Goal of the exercise – Please update the data below by replacing "Charger plus" with "Voir plus" and leaving everything else unchanged. Omit the pictures from your answer.

= = =

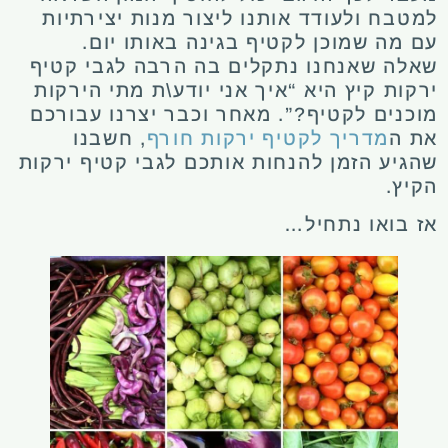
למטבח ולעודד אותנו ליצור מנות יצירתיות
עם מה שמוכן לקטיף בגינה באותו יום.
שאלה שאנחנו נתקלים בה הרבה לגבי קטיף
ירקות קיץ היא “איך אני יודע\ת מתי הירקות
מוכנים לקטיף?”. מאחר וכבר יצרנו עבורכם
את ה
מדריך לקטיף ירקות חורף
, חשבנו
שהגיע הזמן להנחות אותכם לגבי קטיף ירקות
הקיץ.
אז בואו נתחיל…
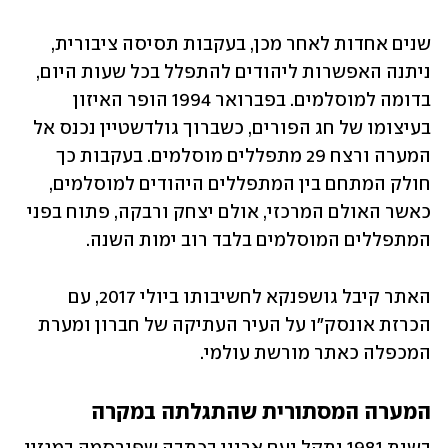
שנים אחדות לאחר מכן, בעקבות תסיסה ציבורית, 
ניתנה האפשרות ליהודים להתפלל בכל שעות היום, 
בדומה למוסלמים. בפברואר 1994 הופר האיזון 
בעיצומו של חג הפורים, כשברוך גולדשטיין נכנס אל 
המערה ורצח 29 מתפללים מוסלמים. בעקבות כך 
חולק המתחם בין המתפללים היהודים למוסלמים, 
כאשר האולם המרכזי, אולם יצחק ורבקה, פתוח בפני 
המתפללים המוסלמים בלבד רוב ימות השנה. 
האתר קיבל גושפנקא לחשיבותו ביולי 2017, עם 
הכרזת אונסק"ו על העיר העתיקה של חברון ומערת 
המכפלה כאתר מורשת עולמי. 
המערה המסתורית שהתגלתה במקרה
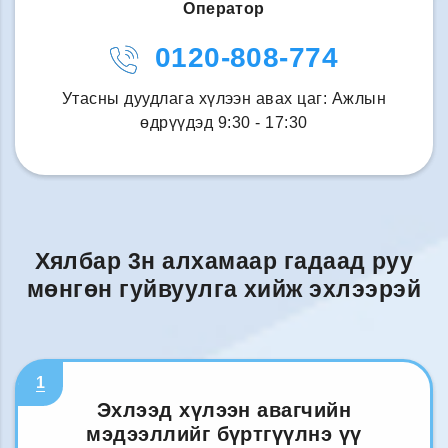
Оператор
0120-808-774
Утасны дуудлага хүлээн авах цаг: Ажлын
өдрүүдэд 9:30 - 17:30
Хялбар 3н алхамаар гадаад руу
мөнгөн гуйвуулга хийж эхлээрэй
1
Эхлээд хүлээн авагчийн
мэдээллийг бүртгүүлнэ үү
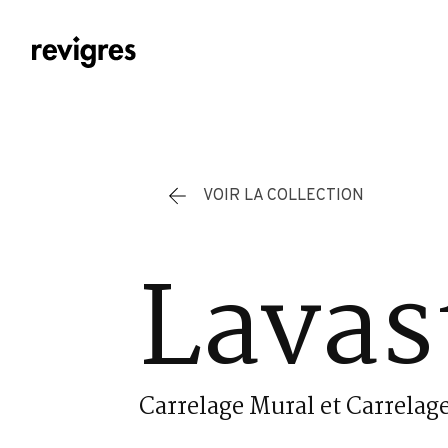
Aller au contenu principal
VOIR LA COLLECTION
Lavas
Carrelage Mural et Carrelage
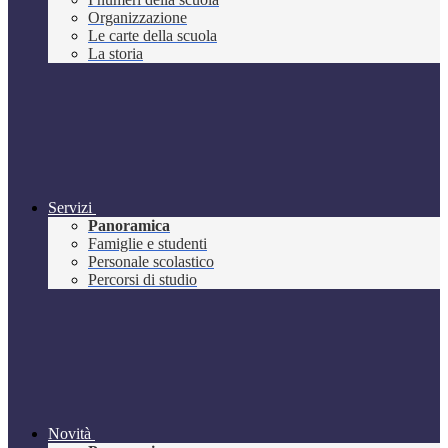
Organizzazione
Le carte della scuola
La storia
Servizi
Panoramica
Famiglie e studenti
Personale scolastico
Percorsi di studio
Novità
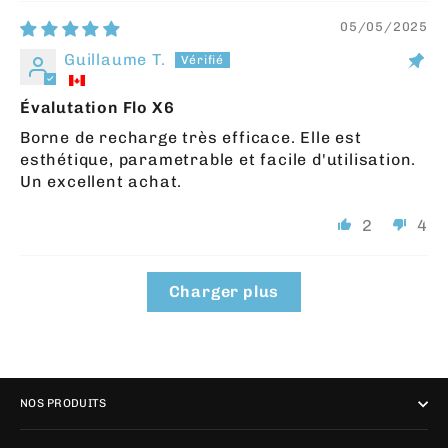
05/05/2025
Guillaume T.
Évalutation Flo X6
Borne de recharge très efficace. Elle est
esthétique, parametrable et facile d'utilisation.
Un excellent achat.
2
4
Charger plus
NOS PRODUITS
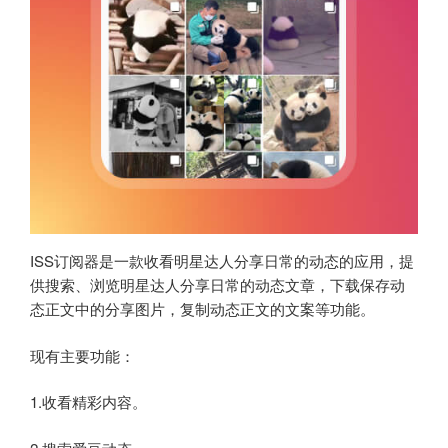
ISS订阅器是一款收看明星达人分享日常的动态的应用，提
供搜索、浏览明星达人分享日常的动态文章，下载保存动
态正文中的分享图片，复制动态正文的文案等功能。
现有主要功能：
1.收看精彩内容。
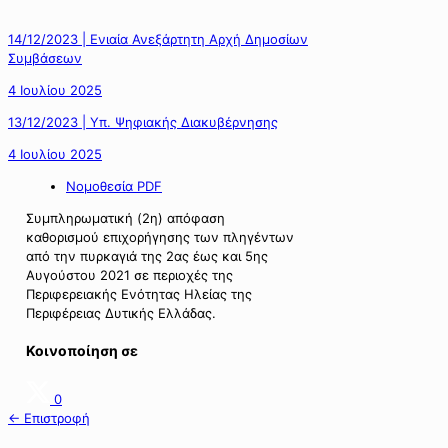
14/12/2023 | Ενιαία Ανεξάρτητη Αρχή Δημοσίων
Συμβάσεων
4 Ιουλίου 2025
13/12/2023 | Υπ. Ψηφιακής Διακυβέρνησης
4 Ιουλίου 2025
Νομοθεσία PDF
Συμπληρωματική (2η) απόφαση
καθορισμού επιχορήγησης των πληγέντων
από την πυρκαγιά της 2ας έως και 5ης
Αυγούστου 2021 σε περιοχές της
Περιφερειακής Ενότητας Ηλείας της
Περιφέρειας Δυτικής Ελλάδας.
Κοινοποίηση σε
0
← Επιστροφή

= = =

Answer to this problem –
למטבח ולעודד אותנו ליצור מנות יצירתיות
עם מה שמוכן לקטיף בגינה באותו יום.
שאלה שאנחנו נתקלים בה הרבה לגבי קטיף
ירקות קיץ היא “איך אני יודע\ת מתי הירקות
מוכנים לקטיף?”. מאחר וכבר יצרנו עבורכם
את ה
מדריך לקטיף ירקות חורף
, חשבנו
שהגיע הזמן להנחות אותכם לגבי קטיף ירקות
הקיץ.
אז בואו נתחיל…
שנים אחדות לאחר מכן, בעקבות תסיסה ציבורית, 
ניתנה האפשרות ליהודים להתפלל בכל שעות היום, 
בדומה למוסלמים. בפברואר 1994 הופר האיזון 
בעיצומו של חג הפורים, כשברוך גולדשטיין נכנס אל 
המערה ורצח 29 מתפללים מוסלמים. בעקבות כך 
חולק המתחם בין המתפללים היהודים למוסלמים, 
כאשר האולם המרכזי, אולם יצחק ורבקה, פתוח בפני 
המתפללים המוסלמים בלבד רוב ימות השנה. 
האתר קיבל גושפנקא לחשיבותו ביולי 2017, עם 
הכרזת אונסק"ו על העיר העתיקה של חברון ומערת 
המכפלה כאתר מורשת עולמי. 
המערה המסתורית שהתגלתה במקרה
Оператор
0120-808-774
Утасны дуудлага хүлээн авах цаг: Ажлын
өдрүүдэд 9:30 - 17:30
Хялбар 3н алхамаар гадаад руу
мөнгөн гуйвуулга хийж эхлээрэй
1
Эхлээд хүлээн авагчийн
мэдээллийг бүртгүүлнэ үү
Aller au contenu principal
VOIR LA COLLECTION
Lavas
Carrelage Mural et Carrelage
Organizzazione
Le carte della scuola
La storia
Servizi
Panoramica
Famiglie e studenti
Personale scolastico
Percorsi di studio
Novità
05/05/2025
Guillaume T.
Évalutation Flo X6
Borne de recharge très efficace. Elle est
esthétique, parametrable et facile d'utilisation.
Un excellent achat.
2
4
Voir plus
NOS PRODUITS
ISS订阅器是一款收看明星达人分享日常的动态的应用，提
供搜索、浏览明星达人分享日常的动态文章，下载保存动
态正文中的分享图片，复制动态正文的文案等功能。
现有主要功能：
1.收看精彩内容。
14/12/2023 | Ενιαία Ανεξάρτητη Αρχή Δημοσίων
Συμβάσεων
4 Ιουλίου 2025
13/12/2023 | Υπ. Ψηφιακής Διακυβέρνησης
4 Ιουλίου 2025
Νομοθεσία PDF
Συμπληρωματική (2η) απόφαση
καθορισμού επιχορήγησης των πληγέντων
από την πυρκαγιά της 2ας έως και 5ης
Αυγούστου 2021 σε περιοχές της
Περιφερειακής Ενότητας Ηλείας της
Περιφέρειας Δυτικής Ελλάδας.
Κοινοποίηση σε
0
← Επιστροφή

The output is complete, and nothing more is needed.